### Travail demandé
Prolongez le récit « Une prison pour une autre », consacré au trajet en métro pour se rendre au travail, à la suite de sa dernière phrase.

═════ Extrait fourni

Une prison pour une autre

Si on m’avait dit un jour que prendre le métro pour aller au travail deviendrait une liberté à négocier, j’aurais sûrement trouvé ça ridicule. Pourtant, aujourd’hui, avec ma petite attestation pour échapper au télétravail quelques jours par semaine, j’ai l’impression d’être la reine du monde. Le métro quasi-vide, le chuintement des portes, les claquements et les grincements qui bercent. En fait, ça m’avait manqué.

══════════
═════ Données brutes

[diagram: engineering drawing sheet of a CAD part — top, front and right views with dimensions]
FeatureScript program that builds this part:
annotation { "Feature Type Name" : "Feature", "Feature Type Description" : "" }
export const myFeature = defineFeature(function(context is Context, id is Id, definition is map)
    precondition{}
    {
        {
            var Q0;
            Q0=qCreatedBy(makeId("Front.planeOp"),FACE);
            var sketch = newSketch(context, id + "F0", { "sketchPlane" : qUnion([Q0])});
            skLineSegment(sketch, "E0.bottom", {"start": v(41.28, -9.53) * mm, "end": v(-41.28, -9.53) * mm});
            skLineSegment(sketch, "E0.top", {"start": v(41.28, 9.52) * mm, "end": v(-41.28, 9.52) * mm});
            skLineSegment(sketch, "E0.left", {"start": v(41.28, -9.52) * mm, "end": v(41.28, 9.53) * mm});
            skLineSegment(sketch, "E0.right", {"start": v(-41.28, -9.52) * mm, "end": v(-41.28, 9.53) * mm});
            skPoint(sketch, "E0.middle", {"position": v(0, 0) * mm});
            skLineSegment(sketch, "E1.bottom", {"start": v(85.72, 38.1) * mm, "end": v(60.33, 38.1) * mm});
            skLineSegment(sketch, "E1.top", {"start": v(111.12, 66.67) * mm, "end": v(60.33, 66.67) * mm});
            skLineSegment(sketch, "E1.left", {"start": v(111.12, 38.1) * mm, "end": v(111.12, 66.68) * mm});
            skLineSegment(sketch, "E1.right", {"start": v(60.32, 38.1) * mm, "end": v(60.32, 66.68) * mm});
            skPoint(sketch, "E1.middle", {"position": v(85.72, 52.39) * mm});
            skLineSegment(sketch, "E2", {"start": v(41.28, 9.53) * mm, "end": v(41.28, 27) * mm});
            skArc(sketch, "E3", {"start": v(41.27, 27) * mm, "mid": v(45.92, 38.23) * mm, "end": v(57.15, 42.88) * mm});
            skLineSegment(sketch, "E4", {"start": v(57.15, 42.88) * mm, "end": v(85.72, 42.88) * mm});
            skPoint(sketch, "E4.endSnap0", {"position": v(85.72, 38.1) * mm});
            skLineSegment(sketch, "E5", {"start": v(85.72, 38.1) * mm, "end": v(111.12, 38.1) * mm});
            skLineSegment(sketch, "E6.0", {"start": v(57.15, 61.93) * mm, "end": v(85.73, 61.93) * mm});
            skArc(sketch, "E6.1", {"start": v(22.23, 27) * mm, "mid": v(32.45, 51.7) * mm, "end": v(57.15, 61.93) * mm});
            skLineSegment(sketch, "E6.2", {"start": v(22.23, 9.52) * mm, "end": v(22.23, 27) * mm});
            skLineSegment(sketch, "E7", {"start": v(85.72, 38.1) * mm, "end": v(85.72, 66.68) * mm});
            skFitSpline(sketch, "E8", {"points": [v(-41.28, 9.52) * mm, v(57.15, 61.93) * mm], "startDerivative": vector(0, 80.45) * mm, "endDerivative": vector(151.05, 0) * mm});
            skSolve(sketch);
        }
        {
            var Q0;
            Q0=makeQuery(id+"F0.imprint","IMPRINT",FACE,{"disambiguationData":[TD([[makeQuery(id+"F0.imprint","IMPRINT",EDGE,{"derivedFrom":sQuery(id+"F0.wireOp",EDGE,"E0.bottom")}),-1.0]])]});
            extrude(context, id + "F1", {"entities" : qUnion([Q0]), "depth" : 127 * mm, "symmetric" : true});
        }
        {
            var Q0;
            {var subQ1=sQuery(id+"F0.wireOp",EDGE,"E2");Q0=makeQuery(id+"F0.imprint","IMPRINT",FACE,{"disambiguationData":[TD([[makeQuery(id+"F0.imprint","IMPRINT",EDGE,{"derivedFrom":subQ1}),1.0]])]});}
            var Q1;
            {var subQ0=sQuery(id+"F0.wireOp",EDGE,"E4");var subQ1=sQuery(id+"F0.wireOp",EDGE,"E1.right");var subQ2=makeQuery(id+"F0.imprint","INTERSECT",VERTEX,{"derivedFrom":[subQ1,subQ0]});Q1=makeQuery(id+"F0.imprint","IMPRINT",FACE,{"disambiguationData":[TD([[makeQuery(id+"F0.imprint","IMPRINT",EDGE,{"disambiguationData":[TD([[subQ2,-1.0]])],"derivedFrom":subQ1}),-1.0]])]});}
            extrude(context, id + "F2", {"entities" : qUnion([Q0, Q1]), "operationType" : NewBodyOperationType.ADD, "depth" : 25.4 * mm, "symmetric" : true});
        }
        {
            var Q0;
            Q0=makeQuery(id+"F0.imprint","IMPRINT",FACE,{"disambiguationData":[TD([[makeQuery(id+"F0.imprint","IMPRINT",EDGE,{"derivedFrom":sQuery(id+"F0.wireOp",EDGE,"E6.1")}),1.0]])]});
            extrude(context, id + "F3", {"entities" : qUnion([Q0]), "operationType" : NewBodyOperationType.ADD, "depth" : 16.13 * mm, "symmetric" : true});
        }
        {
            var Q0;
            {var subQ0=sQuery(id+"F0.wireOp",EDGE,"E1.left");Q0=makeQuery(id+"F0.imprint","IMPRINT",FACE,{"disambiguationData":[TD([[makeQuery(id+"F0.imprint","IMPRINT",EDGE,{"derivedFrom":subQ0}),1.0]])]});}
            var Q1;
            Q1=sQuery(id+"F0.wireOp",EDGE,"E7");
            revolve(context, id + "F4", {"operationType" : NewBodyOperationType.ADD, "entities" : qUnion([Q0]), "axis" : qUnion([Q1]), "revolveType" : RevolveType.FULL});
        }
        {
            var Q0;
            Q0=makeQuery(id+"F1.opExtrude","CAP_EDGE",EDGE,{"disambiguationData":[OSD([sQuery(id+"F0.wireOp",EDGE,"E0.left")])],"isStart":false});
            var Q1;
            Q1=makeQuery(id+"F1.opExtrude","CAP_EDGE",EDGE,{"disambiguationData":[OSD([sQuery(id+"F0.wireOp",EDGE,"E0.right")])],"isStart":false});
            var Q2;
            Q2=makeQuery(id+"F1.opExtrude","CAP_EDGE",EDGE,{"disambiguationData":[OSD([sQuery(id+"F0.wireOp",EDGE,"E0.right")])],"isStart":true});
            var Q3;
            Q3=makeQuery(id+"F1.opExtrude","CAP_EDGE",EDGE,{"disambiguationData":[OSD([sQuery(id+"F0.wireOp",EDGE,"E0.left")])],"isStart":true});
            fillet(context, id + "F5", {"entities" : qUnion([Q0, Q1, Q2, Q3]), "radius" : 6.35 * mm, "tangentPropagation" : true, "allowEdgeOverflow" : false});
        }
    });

══════════

### Résultat ci-dessous
Je ne sais pas quoi en penser. Quitter sa prison pour une autre, ça fait quand même voyager. Mais ça a un côté triste, un peu pathétique, de se raccrocher à ça. Même les rêves et les aspirations ont intégré les restrictions. Je ne prévois pas de voyage, pas de grandes fêtes, pas d’évasion au-delà de mon kilomètre. Je parle du monde d’avant, j’ai l’impression d’avoir cent ans, d’avoir basculé dans un truc que je ne maîtrise pas. Je me rends compte que j’ai horreur du flou, que je ne sais pas m’ennuyer, et que perdre le contrôle m’affecte plus que le covid.

Au moins, quand je l’avais, j’étais confinée légitime, je culpabilisais beaucoup moins de ne rien faire. Ni goût, ni odorat, tout était fade mais tellement en phase avec l’époque. retrouver le goût et les odeurs c’était retrouver un peu de joie. Je sniffais tout comme une junkie pour estimer le pourcentage d’odorat restauré. J’essayais de trouver ça génial, les fameux plaisirs simples, la vie dépouillée, le retour à l’essentiel.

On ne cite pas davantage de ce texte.